* _Description of the task_: Please return the listing below exactly, without any of its pictures.

* _Data block_:
--------------------

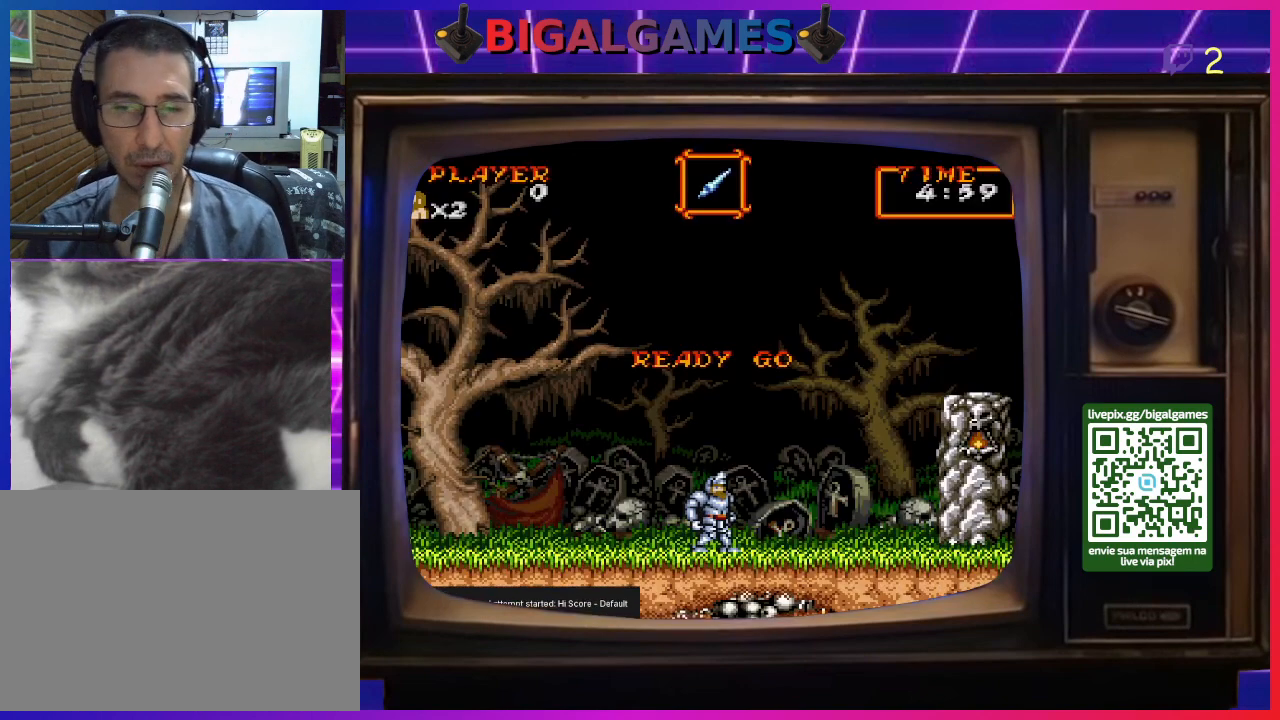
{"buttons": [], "right_stick": "center", "events": []}
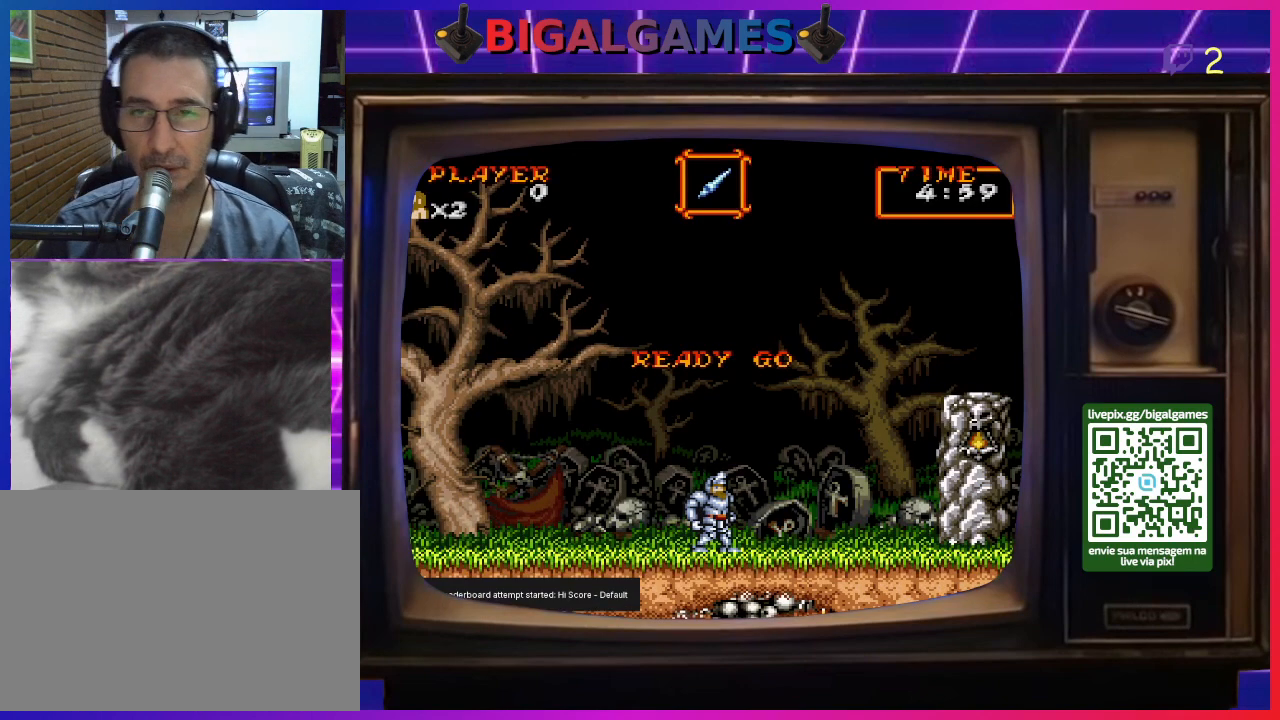
{"buttons": ["DPAD_RIGHT"], "right_stick": "center", "events": [[100, "DPAD_RIGHT", "down"]]}
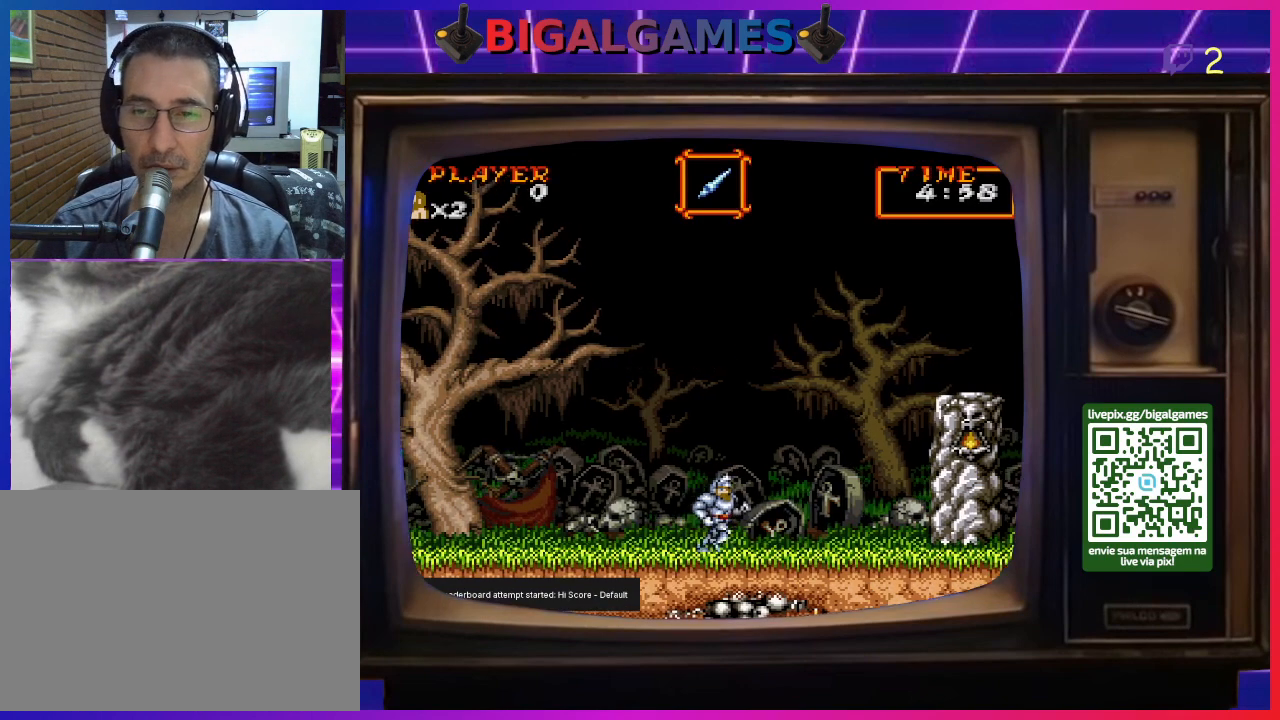
{"buttons": ["CIRCLE", "DPAD_RIGHT"], "right_stick": "center", "events": [[467, "CIRCLE", "down"]]}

--------------------

* _Answer_:
{"buttons": [], "right_stick": "center", "events": []}
{"buttons": ["DPAD_RIGHT"], "right_stick": "center", "events": [[100, "DPAD_RIGHT", "down"]]}
{"buttons": ["CIRCLE", "DPAD_RIGHT"], "right_stick": "center", "events": [[467, "CIRCLE", "down"]]}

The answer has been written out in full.